Data shown:
-.-.-
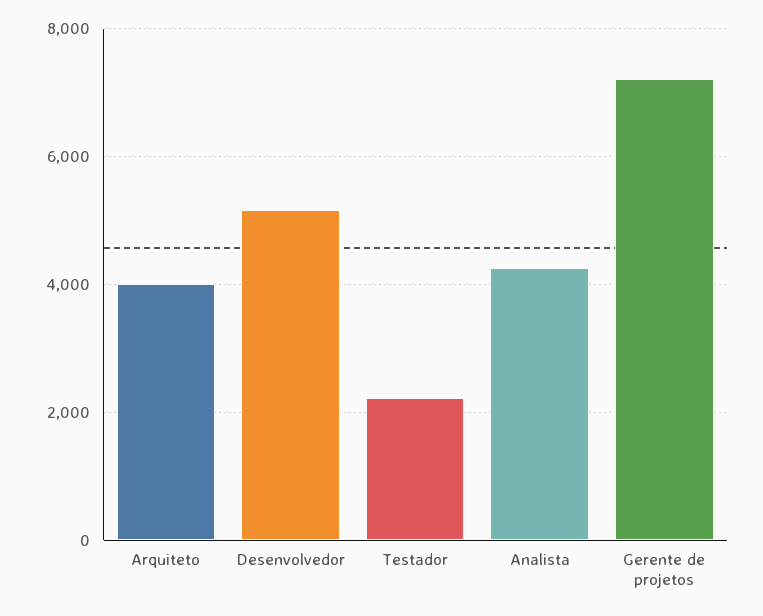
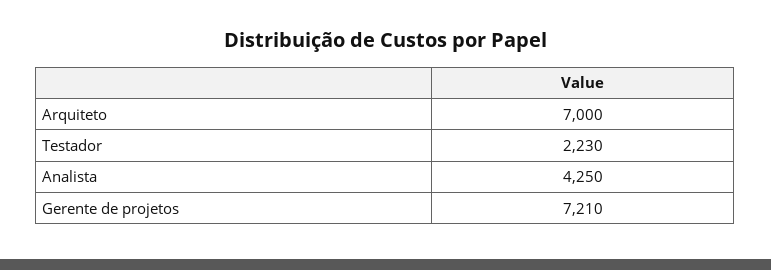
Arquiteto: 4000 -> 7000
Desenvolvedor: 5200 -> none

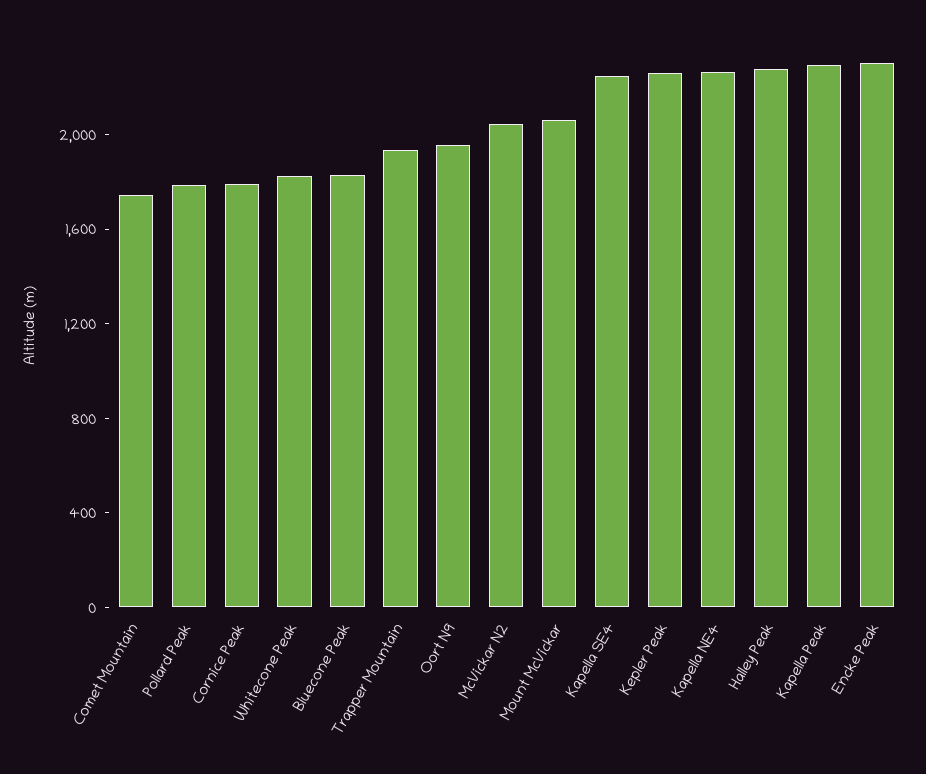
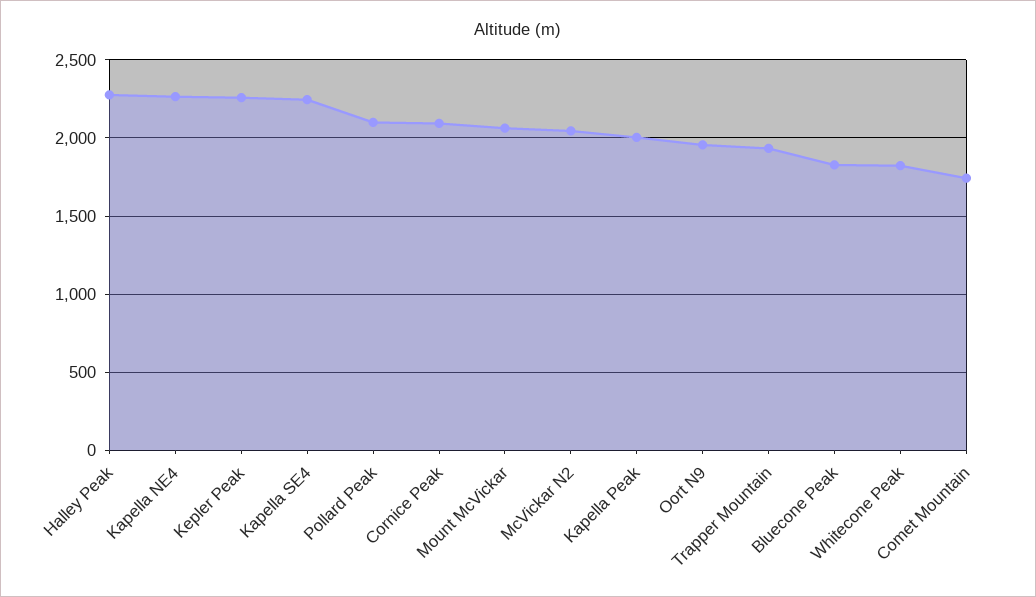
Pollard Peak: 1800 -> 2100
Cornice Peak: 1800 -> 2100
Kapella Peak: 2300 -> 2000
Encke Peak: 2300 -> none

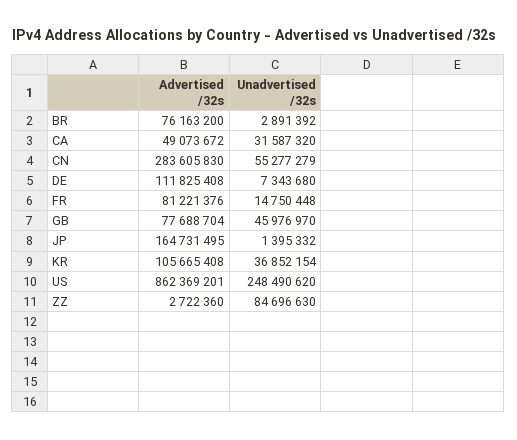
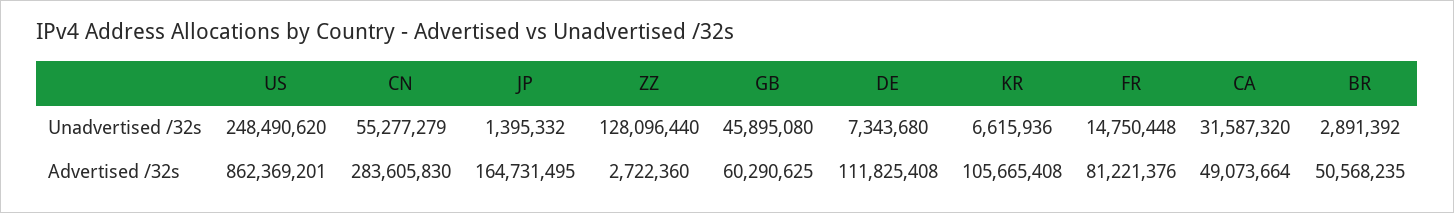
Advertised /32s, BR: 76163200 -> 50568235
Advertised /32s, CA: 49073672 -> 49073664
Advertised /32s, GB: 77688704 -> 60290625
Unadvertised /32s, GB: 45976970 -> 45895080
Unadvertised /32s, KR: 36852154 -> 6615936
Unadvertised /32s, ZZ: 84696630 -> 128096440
-.-.-
What is needed:
The answer must be an exact copy of the records above, with the pictures left out.

Written answer:
Arquiteto: 4000 -> 7000
Desenvolvedor: 5200 -> none

Pollard Peak: 1800 -> 2100
Cornice Peak: 1800 -> 2100
Kapella Peak: 2300 -> 2000
Encke Peak: 2300 -> none

Advertised /32s, BR: 76163200 -> 50568235
Advertised /32s, CA: 49073672 -> 49073664
Advertised /32s, GB: 77688704 -> 60290625
Unadvertised /32s, GB: 45976970 -> 45895080
Unadvertised /32s, KR: 36852154 -> 6615936
Unadvertised /32s, ZZ: 84696630 -> 128096440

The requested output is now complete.